E-mail: maihoefner@physiologie1.uni-erlangen.de

Abstract

Pain induced by gentle stroking, i.e. dynamic–mechanical allodynia, is one of the most distressing symptoms of neuropathic pain. The underlying neuronal pathways are still a matter of debate. Here, we investigated the cortical activations associated with dynamic-mechanical allodynia in an experimental human pain model by functional magnetic resonance imaging (fMRI). Large and stable areas of brush-evoked allodynia were induced in 11 healthy subjects by topical capsaicin (2.5%, 30 min) application following local heating (45 °C for 5 min), thus combining both physical and chemical sensitization. During the fMRI experiments, allodynia was rekindled by local heat application (40 °C for 5 min) immediately before the allodynia testing. Brushing the untreated forearm (control condition) led to activations of the contralateral primary somatosensory cortex (S1), contralateral parietal association cortex (PA), bilateral secondary somatosensory cortices (S2) and insula (contralateral). Brushing the allodynic skin was painful and the cortical responses were partially overlapping with those induced by the nonpainful brush stimulation. Additionally, the contralateral inferior frontal cortex (IFC) and the ipsilateral insula were activated.
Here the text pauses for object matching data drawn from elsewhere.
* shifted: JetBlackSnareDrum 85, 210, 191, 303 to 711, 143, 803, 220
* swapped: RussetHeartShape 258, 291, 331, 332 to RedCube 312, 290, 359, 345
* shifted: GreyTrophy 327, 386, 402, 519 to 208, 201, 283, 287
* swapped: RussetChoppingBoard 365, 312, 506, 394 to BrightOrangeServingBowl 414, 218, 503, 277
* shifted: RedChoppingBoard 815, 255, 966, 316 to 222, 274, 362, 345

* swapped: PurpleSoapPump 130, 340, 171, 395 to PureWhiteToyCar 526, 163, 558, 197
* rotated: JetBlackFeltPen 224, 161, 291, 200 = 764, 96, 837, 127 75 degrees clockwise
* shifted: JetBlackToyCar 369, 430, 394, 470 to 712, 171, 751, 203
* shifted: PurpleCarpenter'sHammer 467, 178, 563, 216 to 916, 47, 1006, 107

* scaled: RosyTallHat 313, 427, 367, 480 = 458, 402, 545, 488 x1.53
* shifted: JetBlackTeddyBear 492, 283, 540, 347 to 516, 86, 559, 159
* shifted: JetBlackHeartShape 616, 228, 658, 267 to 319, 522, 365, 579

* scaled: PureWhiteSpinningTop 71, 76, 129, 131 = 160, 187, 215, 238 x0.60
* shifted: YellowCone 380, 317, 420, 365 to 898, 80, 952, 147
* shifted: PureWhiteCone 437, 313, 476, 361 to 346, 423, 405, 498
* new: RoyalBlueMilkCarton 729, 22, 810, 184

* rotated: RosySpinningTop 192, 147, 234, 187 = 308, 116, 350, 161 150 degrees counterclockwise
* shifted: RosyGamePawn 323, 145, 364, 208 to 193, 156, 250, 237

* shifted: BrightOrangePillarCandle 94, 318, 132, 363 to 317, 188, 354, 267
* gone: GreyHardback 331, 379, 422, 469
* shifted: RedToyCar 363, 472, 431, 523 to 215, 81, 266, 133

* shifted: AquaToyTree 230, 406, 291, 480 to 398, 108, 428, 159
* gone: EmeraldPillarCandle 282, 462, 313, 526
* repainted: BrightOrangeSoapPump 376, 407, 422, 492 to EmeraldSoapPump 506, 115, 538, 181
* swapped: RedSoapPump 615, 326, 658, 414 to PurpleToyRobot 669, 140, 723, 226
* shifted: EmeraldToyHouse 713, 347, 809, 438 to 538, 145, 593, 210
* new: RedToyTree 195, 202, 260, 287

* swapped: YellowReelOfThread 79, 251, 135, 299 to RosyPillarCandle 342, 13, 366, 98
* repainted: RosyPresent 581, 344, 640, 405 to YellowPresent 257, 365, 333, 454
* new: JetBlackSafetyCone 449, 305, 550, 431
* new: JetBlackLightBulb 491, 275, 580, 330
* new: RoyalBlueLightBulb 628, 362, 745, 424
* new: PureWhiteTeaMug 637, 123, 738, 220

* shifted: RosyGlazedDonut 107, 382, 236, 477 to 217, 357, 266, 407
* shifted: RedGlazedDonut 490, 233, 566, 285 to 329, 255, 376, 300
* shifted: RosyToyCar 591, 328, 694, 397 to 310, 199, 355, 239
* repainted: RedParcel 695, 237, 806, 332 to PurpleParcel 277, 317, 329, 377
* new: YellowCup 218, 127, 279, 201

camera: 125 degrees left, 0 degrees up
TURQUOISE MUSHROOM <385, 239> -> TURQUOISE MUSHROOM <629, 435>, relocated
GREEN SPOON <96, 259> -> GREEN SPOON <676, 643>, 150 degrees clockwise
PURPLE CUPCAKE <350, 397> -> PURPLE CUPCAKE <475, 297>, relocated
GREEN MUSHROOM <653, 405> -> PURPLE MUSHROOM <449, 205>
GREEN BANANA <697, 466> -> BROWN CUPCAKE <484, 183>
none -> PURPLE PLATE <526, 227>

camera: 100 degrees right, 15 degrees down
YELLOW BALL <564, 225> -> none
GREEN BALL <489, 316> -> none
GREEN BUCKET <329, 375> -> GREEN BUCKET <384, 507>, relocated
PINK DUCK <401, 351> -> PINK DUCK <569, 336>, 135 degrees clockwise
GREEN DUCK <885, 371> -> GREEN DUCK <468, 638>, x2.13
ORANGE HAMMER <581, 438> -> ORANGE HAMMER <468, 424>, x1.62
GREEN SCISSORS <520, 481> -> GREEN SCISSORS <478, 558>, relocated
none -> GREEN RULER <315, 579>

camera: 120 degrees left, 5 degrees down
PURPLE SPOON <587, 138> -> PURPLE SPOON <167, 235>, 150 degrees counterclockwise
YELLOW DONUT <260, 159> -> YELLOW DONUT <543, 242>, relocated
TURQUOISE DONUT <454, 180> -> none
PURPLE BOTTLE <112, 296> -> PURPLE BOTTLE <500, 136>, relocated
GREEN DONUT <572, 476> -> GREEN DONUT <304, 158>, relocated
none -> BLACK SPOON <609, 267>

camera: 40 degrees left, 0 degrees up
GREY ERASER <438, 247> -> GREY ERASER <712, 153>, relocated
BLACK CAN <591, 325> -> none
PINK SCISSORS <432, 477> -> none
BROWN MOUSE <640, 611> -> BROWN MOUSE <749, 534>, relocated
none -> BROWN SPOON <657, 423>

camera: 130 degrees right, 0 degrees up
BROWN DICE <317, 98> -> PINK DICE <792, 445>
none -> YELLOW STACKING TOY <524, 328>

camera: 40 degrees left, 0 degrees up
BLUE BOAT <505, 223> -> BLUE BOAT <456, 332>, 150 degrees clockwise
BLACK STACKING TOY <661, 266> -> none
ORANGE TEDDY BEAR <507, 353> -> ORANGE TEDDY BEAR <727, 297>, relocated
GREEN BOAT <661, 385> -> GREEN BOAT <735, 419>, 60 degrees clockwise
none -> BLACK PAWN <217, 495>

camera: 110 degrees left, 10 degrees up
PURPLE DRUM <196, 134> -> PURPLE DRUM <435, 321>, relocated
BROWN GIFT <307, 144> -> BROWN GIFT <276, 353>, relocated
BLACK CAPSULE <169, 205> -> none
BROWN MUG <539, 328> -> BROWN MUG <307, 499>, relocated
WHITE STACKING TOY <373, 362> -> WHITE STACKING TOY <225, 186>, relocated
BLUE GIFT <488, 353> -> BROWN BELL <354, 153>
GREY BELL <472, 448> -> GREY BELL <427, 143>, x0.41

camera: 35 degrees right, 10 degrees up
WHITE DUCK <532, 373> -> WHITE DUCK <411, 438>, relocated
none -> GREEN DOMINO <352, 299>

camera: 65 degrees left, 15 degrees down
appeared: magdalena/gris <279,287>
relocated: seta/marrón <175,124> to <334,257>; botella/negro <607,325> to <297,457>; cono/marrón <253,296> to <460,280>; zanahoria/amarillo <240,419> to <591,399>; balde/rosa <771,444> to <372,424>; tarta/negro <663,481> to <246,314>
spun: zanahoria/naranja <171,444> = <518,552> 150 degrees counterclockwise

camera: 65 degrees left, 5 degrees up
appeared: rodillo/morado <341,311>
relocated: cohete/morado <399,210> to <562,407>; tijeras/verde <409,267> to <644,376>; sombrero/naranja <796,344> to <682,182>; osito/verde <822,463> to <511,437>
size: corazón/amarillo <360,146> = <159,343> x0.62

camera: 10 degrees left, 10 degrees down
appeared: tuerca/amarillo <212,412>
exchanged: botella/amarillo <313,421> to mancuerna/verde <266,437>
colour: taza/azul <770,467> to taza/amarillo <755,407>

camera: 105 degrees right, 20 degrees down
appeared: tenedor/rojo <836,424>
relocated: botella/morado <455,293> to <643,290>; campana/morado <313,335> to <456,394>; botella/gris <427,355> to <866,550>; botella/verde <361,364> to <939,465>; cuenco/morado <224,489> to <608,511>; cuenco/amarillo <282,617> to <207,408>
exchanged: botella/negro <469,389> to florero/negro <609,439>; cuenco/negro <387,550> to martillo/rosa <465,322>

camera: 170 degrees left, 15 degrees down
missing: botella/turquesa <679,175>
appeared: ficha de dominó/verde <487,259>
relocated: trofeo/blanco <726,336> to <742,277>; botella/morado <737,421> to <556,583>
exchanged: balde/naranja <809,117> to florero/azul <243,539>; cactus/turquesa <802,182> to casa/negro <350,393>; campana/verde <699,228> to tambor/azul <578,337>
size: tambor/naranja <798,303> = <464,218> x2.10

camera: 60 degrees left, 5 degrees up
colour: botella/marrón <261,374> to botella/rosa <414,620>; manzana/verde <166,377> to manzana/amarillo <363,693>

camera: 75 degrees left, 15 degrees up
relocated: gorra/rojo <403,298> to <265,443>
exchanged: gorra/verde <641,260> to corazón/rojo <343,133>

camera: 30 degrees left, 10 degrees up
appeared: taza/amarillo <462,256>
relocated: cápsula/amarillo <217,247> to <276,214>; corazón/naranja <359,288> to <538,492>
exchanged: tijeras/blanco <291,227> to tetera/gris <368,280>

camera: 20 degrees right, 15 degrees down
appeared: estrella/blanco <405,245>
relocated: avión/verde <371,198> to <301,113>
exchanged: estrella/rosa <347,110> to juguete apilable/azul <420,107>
Direct comparison between nonpainful brushing and brush-evoked allodynia revealed significant increases in blood oxygenation level-dependent (BOLD) signals in contralateral S1, PA, IFC and bilateral S2/insula during allodynia. This study highlights the importance of a cortical network comprising S1, PA, S2/insula and IFC in the processing of dynamic–mechanical allodynia in the human brain. Furthermore, it demonstrates that the combined heat/capsaicin model can be used successfully in the exploration of brain processes underlying stimulus-evoked pain.